- **PROBLEM TO WORK ON**:
Put everything from the start of the entries down to the line containing "common name: Tatarian cephalaria", both ends included, into a JSON list of strings with one string per line and no blank lines. Leave out every line after that one.
**** SUPPLIED RECORDS
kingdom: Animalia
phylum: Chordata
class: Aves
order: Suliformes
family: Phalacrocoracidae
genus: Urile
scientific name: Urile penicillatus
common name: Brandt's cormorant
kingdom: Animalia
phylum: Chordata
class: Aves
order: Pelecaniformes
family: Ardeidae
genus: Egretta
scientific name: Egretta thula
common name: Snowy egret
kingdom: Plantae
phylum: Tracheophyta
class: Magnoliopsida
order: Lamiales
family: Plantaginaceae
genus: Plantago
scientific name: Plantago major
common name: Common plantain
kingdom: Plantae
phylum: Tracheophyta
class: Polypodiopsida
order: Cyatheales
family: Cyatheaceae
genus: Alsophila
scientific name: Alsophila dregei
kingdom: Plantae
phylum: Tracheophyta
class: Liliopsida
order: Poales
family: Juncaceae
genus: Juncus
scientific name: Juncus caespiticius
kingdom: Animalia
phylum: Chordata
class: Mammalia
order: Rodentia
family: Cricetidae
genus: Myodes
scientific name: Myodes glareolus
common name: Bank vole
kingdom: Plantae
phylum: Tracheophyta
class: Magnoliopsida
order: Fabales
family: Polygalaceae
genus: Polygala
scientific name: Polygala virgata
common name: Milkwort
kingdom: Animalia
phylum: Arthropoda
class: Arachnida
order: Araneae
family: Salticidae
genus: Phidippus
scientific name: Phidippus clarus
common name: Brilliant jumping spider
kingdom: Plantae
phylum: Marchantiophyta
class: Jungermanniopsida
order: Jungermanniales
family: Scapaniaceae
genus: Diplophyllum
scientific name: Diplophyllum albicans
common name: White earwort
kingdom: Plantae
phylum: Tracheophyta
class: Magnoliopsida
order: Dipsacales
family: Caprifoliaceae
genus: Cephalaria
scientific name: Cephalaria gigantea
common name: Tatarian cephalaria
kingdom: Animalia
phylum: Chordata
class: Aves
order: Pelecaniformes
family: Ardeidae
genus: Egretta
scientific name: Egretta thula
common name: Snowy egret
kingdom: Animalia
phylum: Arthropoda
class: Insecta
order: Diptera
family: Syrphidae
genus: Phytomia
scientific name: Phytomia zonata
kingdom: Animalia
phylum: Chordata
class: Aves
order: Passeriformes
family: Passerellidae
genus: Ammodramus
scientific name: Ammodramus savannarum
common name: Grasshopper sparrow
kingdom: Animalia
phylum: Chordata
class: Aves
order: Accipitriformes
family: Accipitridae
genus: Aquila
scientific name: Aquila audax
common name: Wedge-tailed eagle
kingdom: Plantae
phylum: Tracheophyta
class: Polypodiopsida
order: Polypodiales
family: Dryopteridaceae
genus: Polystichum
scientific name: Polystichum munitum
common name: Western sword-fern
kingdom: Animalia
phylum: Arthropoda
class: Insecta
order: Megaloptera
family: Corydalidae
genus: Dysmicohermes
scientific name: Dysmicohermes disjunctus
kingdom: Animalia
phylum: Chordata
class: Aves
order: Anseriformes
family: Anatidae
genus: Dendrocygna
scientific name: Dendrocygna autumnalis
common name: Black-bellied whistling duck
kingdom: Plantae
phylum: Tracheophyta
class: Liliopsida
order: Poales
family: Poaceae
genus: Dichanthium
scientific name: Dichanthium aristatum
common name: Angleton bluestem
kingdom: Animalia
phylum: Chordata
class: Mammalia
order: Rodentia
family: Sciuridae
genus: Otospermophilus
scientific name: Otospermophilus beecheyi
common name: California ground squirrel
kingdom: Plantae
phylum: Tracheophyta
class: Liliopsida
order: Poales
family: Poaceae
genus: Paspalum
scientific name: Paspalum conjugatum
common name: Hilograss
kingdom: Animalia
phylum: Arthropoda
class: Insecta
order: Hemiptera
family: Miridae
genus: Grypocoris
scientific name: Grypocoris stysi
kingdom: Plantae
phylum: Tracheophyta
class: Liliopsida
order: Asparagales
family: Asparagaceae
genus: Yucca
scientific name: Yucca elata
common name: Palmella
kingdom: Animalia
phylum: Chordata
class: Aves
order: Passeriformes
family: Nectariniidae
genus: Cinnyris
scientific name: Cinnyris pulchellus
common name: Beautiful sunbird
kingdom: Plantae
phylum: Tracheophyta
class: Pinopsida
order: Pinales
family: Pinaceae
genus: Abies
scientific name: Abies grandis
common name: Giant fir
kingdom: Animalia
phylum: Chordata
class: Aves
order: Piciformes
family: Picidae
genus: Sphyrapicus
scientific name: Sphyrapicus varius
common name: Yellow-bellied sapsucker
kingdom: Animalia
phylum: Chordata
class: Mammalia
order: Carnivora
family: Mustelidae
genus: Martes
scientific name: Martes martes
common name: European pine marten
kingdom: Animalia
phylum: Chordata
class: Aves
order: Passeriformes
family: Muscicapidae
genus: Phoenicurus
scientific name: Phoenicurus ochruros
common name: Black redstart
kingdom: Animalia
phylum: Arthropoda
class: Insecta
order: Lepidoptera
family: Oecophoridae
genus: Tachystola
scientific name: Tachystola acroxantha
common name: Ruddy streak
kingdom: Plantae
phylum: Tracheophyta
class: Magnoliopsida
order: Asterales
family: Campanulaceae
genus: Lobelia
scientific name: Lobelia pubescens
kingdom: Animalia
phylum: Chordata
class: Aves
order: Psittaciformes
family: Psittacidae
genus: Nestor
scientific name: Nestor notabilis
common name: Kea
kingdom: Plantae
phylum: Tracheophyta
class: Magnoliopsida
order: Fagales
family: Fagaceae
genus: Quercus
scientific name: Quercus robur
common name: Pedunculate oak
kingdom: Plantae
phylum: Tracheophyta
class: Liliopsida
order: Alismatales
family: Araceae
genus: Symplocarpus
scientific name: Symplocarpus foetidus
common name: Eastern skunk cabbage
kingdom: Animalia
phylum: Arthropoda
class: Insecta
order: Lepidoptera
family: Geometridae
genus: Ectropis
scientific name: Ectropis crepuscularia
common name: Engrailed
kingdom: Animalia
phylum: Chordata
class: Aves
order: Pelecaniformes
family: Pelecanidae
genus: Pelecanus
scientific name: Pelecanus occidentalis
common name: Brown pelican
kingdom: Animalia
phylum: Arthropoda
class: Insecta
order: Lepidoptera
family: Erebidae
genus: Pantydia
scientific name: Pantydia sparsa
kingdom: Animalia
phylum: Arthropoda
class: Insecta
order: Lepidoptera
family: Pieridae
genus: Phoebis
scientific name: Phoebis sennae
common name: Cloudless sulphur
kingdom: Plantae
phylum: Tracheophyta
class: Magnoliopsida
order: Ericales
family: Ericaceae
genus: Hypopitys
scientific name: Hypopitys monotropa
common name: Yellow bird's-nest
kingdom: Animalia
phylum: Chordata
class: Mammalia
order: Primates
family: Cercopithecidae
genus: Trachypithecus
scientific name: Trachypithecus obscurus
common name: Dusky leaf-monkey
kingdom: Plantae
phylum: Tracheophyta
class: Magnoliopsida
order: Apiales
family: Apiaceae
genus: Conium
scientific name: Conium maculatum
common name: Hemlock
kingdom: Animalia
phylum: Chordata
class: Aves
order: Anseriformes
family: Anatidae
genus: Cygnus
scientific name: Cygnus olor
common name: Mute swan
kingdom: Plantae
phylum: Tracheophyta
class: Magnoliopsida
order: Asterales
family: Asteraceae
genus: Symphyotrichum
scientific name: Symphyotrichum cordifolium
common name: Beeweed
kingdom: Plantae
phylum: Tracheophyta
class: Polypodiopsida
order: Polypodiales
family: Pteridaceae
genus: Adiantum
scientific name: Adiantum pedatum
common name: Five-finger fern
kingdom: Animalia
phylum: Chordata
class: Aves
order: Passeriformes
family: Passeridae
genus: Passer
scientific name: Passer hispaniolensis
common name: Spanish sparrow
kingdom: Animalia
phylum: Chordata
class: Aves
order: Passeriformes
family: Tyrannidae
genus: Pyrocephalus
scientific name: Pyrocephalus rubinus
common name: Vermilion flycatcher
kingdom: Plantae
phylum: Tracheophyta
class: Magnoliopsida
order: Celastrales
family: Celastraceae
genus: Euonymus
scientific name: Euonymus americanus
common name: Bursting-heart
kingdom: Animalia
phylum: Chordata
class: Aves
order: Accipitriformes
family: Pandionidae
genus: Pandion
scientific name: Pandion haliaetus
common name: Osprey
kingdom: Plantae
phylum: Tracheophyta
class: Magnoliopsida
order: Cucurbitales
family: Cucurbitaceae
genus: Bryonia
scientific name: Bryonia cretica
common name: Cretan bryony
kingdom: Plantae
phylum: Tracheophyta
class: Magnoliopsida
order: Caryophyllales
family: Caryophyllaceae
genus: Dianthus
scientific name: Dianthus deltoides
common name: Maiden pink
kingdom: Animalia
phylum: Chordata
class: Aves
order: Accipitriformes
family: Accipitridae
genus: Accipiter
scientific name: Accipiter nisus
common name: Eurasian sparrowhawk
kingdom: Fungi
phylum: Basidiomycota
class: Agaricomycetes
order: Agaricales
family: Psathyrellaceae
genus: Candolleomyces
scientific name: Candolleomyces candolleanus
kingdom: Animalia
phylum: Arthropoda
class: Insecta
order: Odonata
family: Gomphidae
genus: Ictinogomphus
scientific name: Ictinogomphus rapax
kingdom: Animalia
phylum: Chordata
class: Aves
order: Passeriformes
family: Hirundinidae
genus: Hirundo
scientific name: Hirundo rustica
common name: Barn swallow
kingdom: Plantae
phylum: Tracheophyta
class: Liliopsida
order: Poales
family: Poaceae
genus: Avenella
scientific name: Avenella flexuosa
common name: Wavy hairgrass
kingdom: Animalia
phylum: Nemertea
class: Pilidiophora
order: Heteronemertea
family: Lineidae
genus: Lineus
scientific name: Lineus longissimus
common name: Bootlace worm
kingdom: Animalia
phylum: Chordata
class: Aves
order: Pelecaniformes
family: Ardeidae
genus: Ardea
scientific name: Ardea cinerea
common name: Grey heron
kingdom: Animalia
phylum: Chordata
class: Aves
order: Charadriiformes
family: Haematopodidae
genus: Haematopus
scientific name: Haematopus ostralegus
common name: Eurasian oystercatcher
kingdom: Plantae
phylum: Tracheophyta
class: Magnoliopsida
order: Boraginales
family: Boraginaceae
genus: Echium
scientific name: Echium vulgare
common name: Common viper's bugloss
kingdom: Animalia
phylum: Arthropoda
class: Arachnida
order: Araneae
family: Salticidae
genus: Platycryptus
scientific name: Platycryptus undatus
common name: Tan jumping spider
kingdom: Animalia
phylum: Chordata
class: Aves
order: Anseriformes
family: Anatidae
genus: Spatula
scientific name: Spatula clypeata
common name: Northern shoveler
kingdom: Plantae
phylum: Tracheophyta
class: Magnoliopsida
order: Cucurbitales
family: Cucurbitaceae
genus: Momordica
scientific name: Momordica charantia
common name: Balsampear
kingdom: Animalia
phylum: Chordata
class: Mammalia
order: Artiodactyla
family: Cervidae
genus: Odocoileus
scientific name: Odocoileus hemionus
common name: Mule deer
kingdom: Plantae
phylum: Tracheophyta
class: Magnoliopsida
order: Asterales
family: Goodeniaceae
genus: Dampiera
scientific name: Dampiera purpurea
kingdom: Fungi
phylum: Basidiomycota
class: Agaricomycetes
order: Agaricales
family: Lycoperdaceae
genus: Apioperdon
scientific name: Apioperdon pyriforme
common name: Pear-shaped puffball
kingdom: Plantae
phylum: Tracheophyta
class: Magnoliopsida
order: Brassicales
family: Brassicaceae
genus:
********
- **EXERCISE RESULT**:
[
  "kingdom: Animalia",
  "phylum: Chordata",
  "class: Aves",
  "order: Suliformes",
  "family: Phalacrocoracidae",
  "genus: Urile",
  "scientific name: Urile penicillatus",
  "common name: Brandt's cormorant",
  "kingdom: Animalia",
  "phylum: Chordata",
  "class: Aves",
  "order: Pelecaniformes",
  "family: Ardeidae",
  "genus: Egretta",
  "scientific name: Egretta thula",
  "common name: Snowy egret",
  "kingdom: Plantae",
  "phylum: Tracheophyta",
  "class: Magnoliopsida",
  "order: Lamiales",
  "family: Plantaginaceae",
  "genus: Plantago",
  "scientific name: Plantago major",
  "common name: Common plantain",
  "kingdom: Plantae",
  "phylum: Tracheophyta",
  "class: Polypodiopsida",
  "order: Cyatheales",
  "family: Cyatheaceae",
  "genus: Alsophila",
  "scientific name: Alsophila dregei",
  "kingdom: Plantae",
  "phylum: Tracheophyta",
  "class: Liliopsida",
  "order: Poales",
  "family: Juncaceae",
  "genus: Juncus",
  "scientific name: Juncus caespiticius",
  "kingdom: Animalia",
  "phylum: Chordata",
  "class: Mammalia",
  "order: Rodentia",
  "family: Cricetidae",
  "genus: Myodes",
  "scientific name: Myodes glareolus",
  "common name: Bank vole",
  "kingdom: Plantae",
  "phylum: Tracheophyta",
  "class: Magnoliopsida",
  "order: Fabales",
  "family: Polygalaceae",
  "genus: Polygala",
  "scientific name: Polygala virgata",
  "common name: Milkwort",
  "kingdom: Animalia",
  "phylum: Arthropoda",
  "class: Arachnida",
  "order: Araneae",
  "family: Salticidae",
  "genus: Phidippus",
  "scientific name: Phidippus clarus",
  "common name: Brilliant jumping spider",
  "kingdom: Plantae",
  "phylum: Marchantiophyta",
  "class: Jungermanniopsida",
  "order: Jungermanniales",
  "family: Scapaniaceae",
  "genus: Diplophyllum",
  "scientific name: Diplophyllum albicans",
  "common name: White earwort",
  "kingdom: Plantae",
  "phylum: Tracheophyta",
  "class: Magnoliopsida",
  "order: Dipsacales",
  "family: Caprifoliaceae",
  "genus: Cephalaria",
  "scientific name: Cephalaria gigantea",
  "common name: Tatarian cephalaria"
]